Interface & Motion was all about creating interactive and visual content for the web. During this project I designed, animated and coded an interactable animation for the web.


Below you can view the video of the final product. I also included the link to the website where you can interact with the animation.

Link to the animation demo


Before I began this task, I already had experience with animation. I had animated human characters, objects, and also bird-like characters in the past. It seemed interesting to me to animate a character with four legs this time so I chose to animate a dog. This has many fun animation options and offers a good challenge.

I decided to design the dog to look like my real-life dog, Fellow. He's a three year old Boxer who's full of energy and loves to play.

I was going to animate the character using a skeleton technique which means I wont have to redraw every frame of each animation. Using a skeleton meant I had to break the character up in different parts that can overlap and move without it looking strange.

My favorite program for bone-based animation is Dragonbones.

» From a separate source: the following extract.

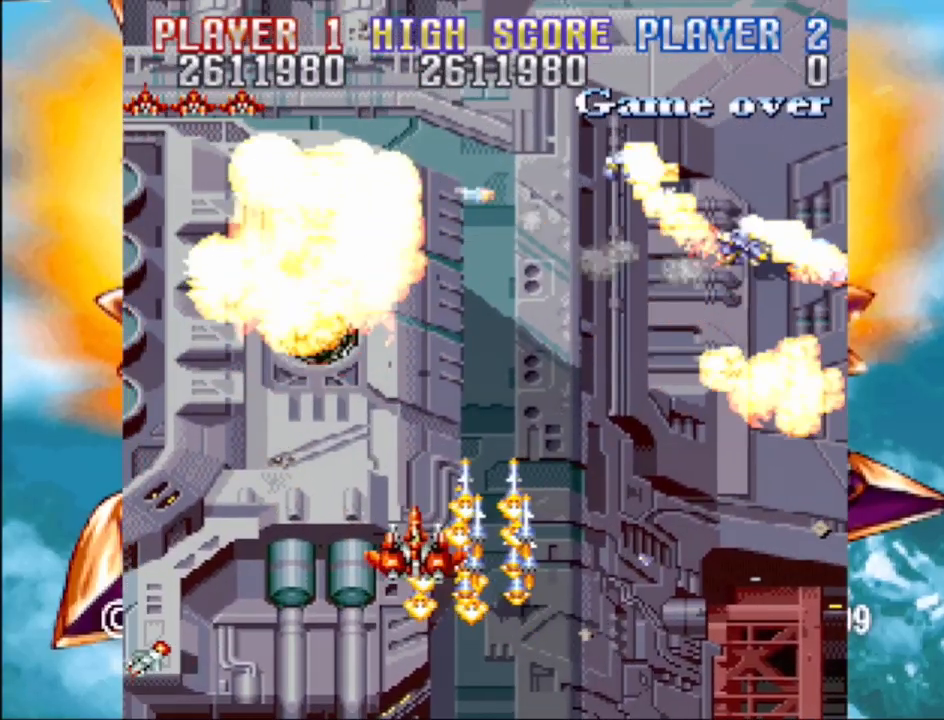
{"buttons": ["CROSS", "DPAD_UP", "DPAD_RIGHT"], "events": [[67, "DPAD_DOWN", "down"], [100, "DPAD_DOWN", "up"], [150, "DPAD_RIGHT", "up"], [450, "DPAD_UP", "down"], [467, "DPAD_RIGHT", "down"]]}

However, this software is starting to become outdated and is no longer being developed. For that reason, I had decided to switch to different software. There were a number of options with their own pros and cons.


Spine is the best software when it comes to character animation (mainly for games) based on bones. However, the basic package of Spine costs 80 euros, and when you want more options, one of which is Meshes (meshes are essential in my workflow), you have to pay over 300 euros. So that's not an option.

After Effects

In After Effects it is possible to work with bones to create animations as well. However, After Effects works (to my taste) a bit "clunky" with it. It doesn't feel smooth to use and with lesser hardware, After Effects is not pleasant to use. When using After Effects you're also dependand on paid software.


Rive is an open-source web-based animation app specifically made for the web. I have tried this once before but abandoned it because it did not have all the features I expected. Nowadays, Rive is much more developed and has almost all the functions that Dragonbones and Spine also have. You can also work well with states and interactions such as hovers and clicks, and there is a complete API in which animations can be easily placed with the canvas element in html. Ideal for this task. In the end, I decided to switch to Rive. In this way, I not only gain more experience with animation, but I also learn new software that I can use more often in the future.

Because I used Rive, I'm able to use the animations I made easily on the web.